А из самых свежих работ юбиляра мне очень дорога «Ночь в музее Параджанова» (1999). Маленький видеошедевр, опять-таки завязанный на «полетах». И на оригинальном, просто блестящем драматургическом замысле. Как-то ввечеру в экспозицию со странными коллажами странного гения залетела малая птаха. Испуганно порхая по комнатам, шарахаясь от стены к стене, от одного химерического творения к другому, выхватывая своим птичьим глазком то одну, то другую деталь этого причудливого мира, воробышек к утру «осмотрел» всю выставку да и выпорхнул на волю. Наверное, потрясенным Действительно, так и нужно, видимо, рассматривать творчество этого природного гения визуальной фантазии — в экзальтации, естественным оком природного существа. Кто, как не Балаян, мог так конгениально сказать об этом, еще одном «дорогом» авторе украинского кино?
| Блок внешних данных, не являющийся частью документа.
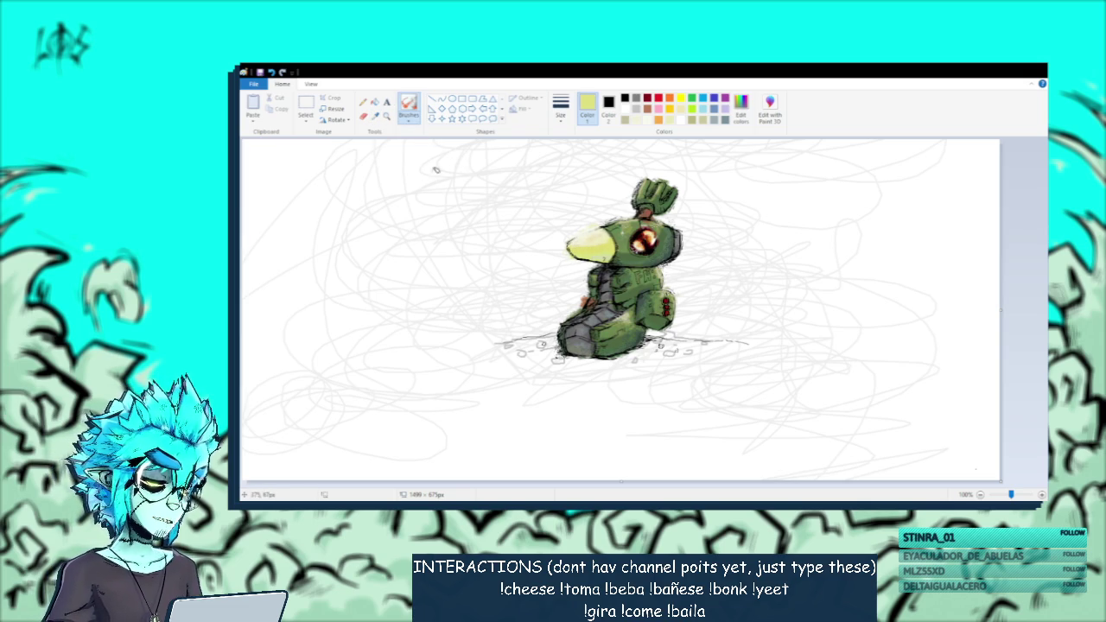
{"action": "left_click", "coordinate": [374, 119]}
Пора однако переходить и к вручению даров от кинокритики. 20 лет назад 40-летний Балаян, грустно размышляя об ускользающей молодости и о несбывшемся в ней, носителя своих рефлексий Сергея Макарова с его днем рождения достаточно явно поместил внутрь евангельского архетипа с его мотивами смерти-воскресения. Автор весьма акцентировано отнес действие к трем последним, сакральным дням недели, где уместились и пятничные «страсти»-разочарования, и воскресная мнимая смерть-воскресение. Опрощенное совковой реальностью «вознесение» — знаменитый кадр, где с тяжким стоном герой, «распятый» на «тарзанке», якобы улетает в небеса, а на самом деле падает вниз, в реку, в Лету. И раздражающий всех ближних «живой труп» потом. Но авторская воля к возрождению — в финальной пренатальной, внутриутробной позе героя, зарывающегося в стог сена, уходящего от наличного постылого мира... Ныне, 20 лет спустя, 60-летний режиссер как бы очутился внутри собственного драматургического замысла, где уже другой Автор относит его юбилей на те же самые сакральные три дня. Да еще какие! Великое Пасхальное Воскресенье — первое в новом веке, единое для всех христиан. Обласканному всеми, умиротворенному, утвердившемуся в новом мире, «Сергею Макарову» на этот раз грозит распятие на почестях. Но величественное знамение обещает творческое возрождение и в стартовавшем веке. Да будет так!